Nunca confie em um junkie, adverte Nancy (Chloe Webb) a Sid (Gary Oldman) após levar um fora de um antigo namorado em um pub londrino em 1976, ano em que os dois se conhecem para formar um dos mais loucos casais do rock’n’roll. A cena está em Sid & Nancy, filme de Alex Cox lançado dez anos após o auge do punk, momento em que os Sex Pistols horrorizam o mundo se colocando contra valores burgueses e autoritários, sejam eles políticos, sociais, econômicos ou artísticos.
Entretanto, este contexto importa menos ao longa do que a explosiva relação entre Sid Vicious e Nancy Spungen, que conviveram atribuladamente por cerca de um ano e meio antes de suas mortes, ocorridas em outubro de 1978 (ela, esfaqueada, possivelmente por ele) e fevereiro de 1979 (ele, por overdose). Ainda assim, se a cultura punk se opõe a conservadorismos diversos e à virtuose musical, Sid e Nancy se unem para multiplicar por dois – e para tensionar entre si – alguns dos descontentamentos que moveram uma geração radicalizada por (e desconectada com) um meio histórico-social que não os acolhe.
Assim como o próprio punk, Sid e Nancy representados pelo filme guardam em sua gênese uma rebeldia anárquica raivosa e um poderoso elemento de autodestruição bem observados por Cox, mas que o diretor acaba por diluir em um final feliz romanesco, inadequado. A narrativa tem início em 12 de outubro de 1978, quando a polícia invade o quarto 100 do Hotel Chelsea, em Nova York, onde o roqueiro se encontra drogado e Nancy, morta. Um recuo no tempo leva a trama ao exato momento em que os dois se conhecem na casa de uma amiga em Londres em 1976. Em pouco tempo, ambos seriam aniquilados por escolhas e condutas fatais, algo maquiado no fechamento da cinebiografia.
Distante de explicações didáticas sobre a formação dos Sex Pistols, apesar de ótimas cenas de shows, com performances incendiárias e público convulsionado, o filme acompanha o namoro do casal alternando gradativamente paixão, discussões, excessos químicos e brigas selvagens. Para realizar as sequências, Oldman e Webb entregaram ótimas atuações. Ele apresenta um Sid Vicious instável, variando constantemente entre agressividade, indiferença e sensibilidade agudas. Já a atriz mostra Nancy como uma melancólica controladora, capaz de surtos extremos quando contrariada – algo próximo de Courtney Love, que disputou o papel, mas ficou apenas com uma ponta. Outros atores têm desempenho fraco, como Andrew Schofield, que interpreta Johnny Rotten, personagem tolo desenhado por Cox com descaso constrangedor. Rotten, aliás, detestou o filme e disse que nele apenas o nome “Sid” está correto, sendo o resto pura ficção.

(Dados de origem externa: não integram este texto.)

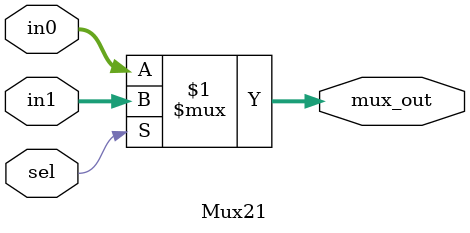
<source format=v>

module Mux21 #(parameter width = 5)(
    input wire [width-1:0] in0, in1,
    input wire sel,
    output wire [width-1:0] mux_out
);
    assign mux_out = sel ? in1 : in0;
endmodule

</source>
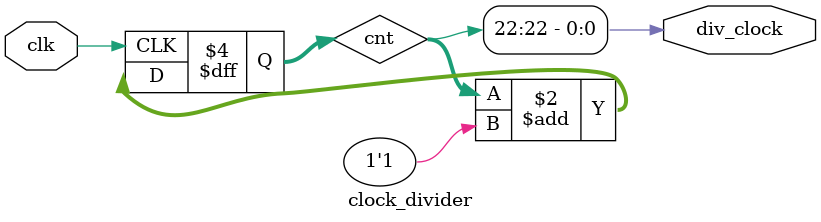
<source format=sv>
module clock_divider
#(parameter DIVIDE_LEN=23)
(	input clk,
	output div_clock
);

reg [DIVIDE_LEN-1:0] cnt;

initial cnt <= {DIVIDE_LEN{1'b0}};

always @(posedge clk)
begin
    cnt <= cnt+1'b1;
end

assign div_clock=cnt[DIVIDE_LEN-1];

endmodule
</source>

Seja como for, a direção de arte é cuidadosa ao remontar a época de forma sincera, ressaltando estéticas e costumes sem cair na alegoria fantasiosa. Porém, o longa nem sempre articula de forma orgânica os aspectos cômicos e poéticos como consegue fazer com seus teores românticos e policiais. Um exemplo é a cena em que Vicious atira contra a plateia grã-fina do Olympia, em Paris, em 1978, após desconstruir “My Way”, famosa na voz de Frank Sinatra – exatamente como fez no videoclipe divulgado na época em que a música foi gravada. Porém, no longa Vicious também alveja Nancy, caracterizada em um vestido de princesa com uma coroa de espinhos de metal. Morta na plateia, Nancy renasce e sobe as escadas do palco para beijar Sid. O tropeço desastroso é o mesmo que leva Cox a errar feio no final da narrativa, mais uma vez misturando a transcendência do suposto amor eterno com a condescendência ligada a certa glamorização da heroína.
De fato, Sid & Nancy aponta a corrosão provocada pela droga, mas também atenua a tragédia que foi a vida do casal e eufemiza as consequências da dependência química quando dá aos dois um final feliz póstumo e ingênuo. Filmes devem se envolver decisivamente em questões sociais como esta? Não necessariamente, visto que a arte não cumpre função específica. O problema é não fazer isso ao mesmo tempo em que opta pela poética de gosto duvidoso.